- [Task details]
Could you return every record below without changing a word?

- [Record extracts]
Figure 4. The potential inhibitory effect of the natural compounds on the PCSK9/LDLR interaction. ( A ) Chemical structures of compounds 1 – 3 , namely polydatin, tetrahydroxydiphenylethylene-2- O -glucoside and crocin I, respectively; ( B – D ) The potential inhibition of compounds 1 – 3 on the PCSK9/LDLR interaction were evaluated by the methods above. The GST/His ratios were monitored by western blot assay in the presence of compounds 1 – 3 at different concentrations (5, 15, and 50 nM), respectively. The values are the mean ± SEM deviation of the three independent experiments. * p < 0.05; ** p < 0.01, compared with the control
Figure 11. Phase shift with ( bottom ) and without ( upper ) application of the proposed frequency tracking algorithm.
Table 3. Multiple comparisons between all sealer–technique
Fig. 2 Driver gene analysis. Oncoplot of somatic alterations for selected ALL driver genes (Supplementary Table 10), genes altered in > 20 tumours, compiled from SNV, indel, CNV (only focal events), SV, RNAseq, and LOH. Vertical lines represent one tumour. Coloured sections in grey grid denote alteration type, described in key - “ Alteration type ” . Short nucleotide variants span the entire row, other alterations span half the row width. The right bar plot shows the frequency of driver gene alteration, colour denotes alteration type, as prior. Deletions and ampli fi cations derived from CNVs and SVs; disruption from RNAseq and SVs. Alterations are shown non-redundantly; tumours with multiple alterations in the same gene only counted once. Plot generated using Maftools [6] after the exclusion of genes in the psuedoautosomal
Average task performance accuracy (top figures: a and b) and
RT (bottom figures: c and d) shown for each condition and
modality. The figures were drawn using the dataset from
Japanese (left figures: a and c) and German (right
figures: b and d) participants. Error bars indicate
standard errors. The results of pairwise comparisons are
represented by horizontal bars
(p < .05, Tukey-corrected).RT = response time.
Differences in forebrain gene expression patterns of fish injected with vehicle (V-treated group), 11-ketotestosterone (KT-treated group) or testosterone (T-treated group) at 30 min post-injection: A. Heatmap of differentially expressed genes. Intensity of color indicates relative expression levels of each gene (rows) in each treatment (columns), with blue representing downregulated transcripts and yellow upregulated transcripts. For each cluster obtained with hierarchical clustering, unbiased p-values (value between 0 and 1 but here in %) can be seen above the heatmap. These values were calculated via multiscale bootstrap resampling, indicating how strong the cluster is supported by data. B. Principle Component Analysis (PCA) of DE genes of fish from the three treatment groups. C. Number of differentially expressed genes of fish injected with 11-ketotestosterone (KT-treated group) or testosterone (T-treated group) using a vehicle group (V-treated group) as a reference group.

- [Answer for this exercise]
Figure 4. The potential inhibitory effect of the natural compounds on the PCSK9/LDLR interaction. ( A ) Chemical structures of compounds 1 – 3 , namely polydatin, tetrahydroxydiphenylethylene-2- O -glucoside and crocin I, respectively; ( B – D ) The potential inhibition of compounds 1 – 3 on the PCSK9/LDLR interaction were evaluated by the methods above. The GST/His ratios were monitored by western blot assay in the presence of compounds 1 – 3 at different concentrations (5, 15, and 50 nM), respectively. The values are the mean ± SEM deviation of the three independent experiments. * p < 0.05; ** p < 0.01, compared with the control
Figure 11. Phase shift with ( bottom ) and without ( upper ) application of the proposed frequency tracking algorithm.
Table 3. Multiple comparisons between all sealer–technique
Fig. 2 Driver gene analysis. Oncoplot of somatic alterations for selected ALL driver genes (Supplementary Table 10), genes altered in > 20 tumours, compiled from SNV, indel, CNV (only focal events), SV, RNAseq, and LOH. Vertical lines represent one tumour. Coloured sections in grey grid denote alteration type, described in key - “ Alteration type ” . Short nucleotide variants span the entire row, other alterations span half the row width. The right bar plot shows the frequency of driver gene alteration, colour denotes alteration type, as prior. Deletions and ampli fi cations derived from CNVs and SVs; disruption from RNAseq and SVs. Alterations are shown non-redundantly; tumours with multiple alterations in the same gene only counted once. Plot generated using Maftools [6] after the exclusion of genes in the psuedoautosomal
Average task performance accuracy (top figures: a and b) and
RT (bottom figures: c and d) shown for each condition and
modality. The figures were drawn using the dataset from
Japanese (left figures: a and c) and German (right
figures: b and d) participants. Error bars indicate
standard errors. The results of pairwise comparisons are
represented by horizontal bars
(p < .05, Tukey-corrected).RT = response time.
Differences in forebrain gene expression patterns of fish injected with vehicle (V-treated group), 11-ketotestosterone (KT-treated group) or testosterone (T-treated group) at 30 min post-injection: A. Heatmap of differentially expressed genes. Intensity of color indicates relative expression levels of each gene (rows) in each treatment (columns), with blue representing downregulated transcripts and yellow upregulated transcripts. For each cluster obtained with hierarchical clustering, unbiased p-values (value between 0 and 1 but here in %) can be seen above the heatmap. These values were calculated via multiscale bootstrap resampling, indicating how strong the cluster is supported by data. B. Principle Component Analysis (PCA) of DE genes of fish from the three treatment groups. C. Number of differentially expressed genes of fish injected with 11-ketotestosterone (KT-treated group) or testosterone (T-treated group) using a vehicle group (V-treated group) as a reference group.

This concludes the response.